--- Task data Enclosed Below ---
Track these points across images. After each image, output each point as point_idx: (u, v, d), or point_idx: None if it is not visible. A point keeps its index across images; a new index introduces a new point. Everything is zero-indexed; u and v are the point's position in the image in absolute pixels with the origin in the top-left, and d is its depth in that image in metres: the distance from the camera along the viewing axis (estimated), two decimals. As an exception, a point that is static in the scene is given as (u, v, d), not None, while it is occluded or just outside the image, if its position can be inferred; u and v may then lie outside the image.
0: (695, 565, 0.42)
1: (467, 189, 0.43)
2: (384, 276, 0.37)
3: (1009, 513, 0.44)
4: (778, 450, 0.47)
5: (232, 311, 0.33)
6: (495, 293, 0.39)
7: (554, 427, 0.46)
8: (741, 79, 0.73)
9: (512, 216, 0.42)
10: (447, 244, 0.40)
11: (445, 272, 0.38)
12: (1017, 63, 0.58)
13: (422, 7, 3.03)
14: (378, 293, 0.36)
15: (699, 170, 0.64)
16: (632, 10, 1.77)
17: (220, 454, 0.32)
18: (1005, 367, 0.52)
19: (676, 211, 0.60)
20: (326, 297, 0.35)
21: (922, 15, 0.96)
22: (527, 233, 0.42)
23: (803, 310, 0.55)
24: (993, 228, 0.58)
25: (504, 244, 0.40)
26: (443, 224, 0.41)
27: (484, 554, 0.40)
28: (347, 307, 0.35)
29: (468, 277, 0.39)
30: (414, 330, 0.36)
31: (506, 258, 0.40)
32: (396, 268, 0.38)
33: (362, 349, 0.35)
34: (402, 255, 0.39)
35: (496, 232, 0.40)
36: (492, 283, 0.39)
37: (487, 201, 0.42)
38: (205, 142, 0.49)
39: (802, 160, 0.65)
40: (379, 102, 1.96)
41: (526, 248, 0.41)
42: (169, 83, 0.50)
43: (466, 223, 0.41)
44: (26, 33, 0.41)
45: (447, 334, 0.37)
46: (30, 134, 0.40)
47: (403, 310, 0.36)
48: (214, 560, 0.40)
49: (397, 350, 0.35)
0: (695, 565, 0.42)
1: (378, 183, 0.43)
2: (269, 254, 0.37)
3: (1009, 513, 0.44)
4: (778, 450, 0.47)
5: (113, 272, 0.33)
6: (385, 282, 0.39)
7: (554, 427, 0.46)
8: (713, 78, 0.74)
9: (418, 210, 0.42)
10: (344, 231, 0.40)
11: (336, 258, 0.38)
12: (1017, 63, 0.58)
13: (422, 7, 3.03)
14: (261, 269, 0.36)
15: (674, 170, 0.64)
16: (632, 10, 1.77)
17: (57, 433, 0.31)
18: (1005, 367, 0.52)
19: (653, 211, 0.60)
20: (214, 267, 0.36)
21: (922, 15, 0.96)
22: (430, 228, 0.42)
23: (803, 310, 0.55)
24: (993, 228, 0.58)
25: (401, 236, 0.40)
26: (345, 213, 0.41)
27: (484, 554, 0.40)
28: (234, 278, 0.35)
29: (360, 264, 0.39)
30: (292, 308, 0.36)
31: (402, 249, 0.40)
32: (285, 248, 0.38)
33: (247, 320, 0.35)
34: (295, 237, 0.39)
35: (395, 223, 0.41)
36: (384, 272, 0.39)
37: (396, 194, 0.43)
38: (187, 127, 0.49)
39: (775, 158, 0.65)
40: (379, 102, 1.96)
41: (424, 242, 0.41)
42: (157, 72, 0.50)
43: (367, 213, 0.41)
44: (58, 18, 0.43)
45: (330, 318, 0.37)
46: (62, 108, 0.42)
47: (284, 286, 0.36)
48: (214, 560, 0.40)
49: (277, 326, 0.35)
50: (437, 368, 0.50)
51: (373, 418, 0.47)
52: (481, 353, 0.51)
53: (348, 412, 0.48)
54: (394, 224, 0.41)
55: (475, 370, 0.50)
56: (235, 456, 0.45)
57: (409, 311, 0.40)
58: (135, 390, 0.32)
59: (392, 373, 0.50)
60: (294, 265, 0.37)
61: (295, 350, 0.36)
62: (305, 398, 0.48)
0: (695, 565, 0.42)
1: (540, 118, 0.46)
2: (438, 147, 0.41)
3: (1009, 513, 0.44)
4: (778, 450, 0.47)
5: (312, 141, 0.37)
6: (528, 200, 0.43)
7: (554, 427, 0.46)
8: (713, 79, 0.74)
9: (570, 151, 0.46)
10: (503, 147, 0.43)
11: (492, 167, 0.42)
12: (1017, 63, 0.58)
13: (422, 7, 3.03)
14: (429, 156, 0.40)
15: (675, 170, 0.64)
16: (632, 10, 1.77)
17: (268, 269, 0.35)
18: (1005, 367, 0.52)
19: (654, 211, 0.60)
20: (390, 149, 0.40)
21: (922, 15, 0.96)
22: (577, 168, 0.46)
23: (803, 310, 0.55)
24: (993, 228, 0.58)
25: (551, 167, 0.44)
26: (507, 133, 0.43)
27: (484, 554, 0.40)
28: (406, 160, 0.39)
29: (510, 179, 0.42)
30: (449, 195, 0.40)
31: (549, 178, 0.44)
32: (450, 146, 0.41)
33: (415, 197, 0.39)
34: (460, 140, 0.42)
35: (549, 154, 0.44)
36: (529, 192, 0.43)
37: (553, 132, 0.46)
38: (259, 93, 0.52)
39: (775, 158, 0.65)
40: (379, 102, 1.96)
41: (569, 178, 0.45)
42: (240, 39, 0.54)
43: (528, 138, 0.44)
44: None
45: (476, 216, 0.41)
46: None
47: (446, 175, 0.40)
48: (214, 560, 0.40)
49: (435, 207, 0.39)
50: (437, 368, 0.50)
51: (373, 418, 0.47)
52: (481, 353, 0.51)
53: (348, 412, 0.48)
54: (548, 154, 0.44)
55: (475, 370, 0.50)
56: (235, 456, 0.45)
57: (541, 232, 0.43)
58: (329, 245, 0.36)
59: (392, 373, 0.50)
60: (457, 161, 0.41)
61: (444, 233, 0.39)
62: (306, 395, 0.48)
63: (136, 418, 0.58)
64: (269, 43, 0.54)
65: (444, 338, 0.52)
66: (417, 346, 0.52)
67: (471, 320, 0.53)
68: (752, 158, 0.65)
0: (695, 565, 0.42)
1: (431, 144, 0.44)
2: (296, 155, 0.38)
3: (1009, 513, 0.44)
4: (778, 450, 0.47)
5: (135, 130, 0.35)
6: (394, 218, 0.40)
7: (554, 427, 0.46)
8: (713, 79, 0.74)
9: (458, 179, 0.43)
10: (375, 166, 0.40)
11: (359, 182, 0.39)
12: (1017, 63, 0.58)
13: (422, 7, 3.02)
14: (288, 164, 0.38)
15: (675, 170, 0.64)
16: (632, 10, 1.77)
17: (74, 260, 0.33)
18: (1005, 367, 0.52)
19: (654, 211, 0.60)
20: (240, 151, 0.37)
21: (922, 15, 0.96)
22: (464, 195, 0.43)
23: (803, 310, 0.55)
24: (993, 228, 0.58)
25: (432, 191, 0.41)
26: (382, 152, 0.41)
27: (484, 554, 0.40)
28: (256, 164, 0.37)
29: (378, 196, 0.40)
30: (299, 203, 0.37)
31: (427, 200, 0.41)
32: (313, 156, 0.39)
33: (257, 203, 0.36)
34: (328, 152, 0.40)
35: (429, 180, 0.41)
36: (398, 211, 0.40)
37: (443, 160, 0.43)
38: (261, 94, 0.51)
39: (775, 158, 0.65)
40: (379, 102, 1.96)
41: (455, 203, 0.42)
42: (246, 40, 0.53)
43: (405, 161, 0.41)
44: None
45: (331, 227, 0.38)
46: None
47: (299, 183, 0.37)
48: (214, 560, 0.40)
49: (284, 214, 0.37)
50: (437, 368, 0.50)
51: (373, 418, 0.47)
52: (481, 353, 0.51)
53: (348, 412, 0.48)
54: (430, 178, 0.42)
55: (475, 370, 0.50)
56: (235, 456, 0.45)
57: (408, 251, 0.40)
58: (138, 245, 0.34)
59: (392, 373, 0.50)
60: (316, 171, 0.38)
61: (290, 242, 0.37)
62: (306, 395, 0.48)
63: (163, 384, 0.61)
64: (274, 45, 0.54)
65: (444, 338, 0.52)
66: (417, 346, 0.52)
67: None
--- End of Enclosed Task data ---
• Problem requirements: Starting at the line that has "57: (409, 311, 0.40)" and ending at the line that has "61: (295, 350, 0.36)", please write out the lines above exactly, leaving out all others.

• Exercise solution:
57: (409, 311, 0.40)
58: (135, 390, 0.32)
59: (392, 373, 0.50)
60: (294, 265, 0.37)
61: (295, 350, 0.36)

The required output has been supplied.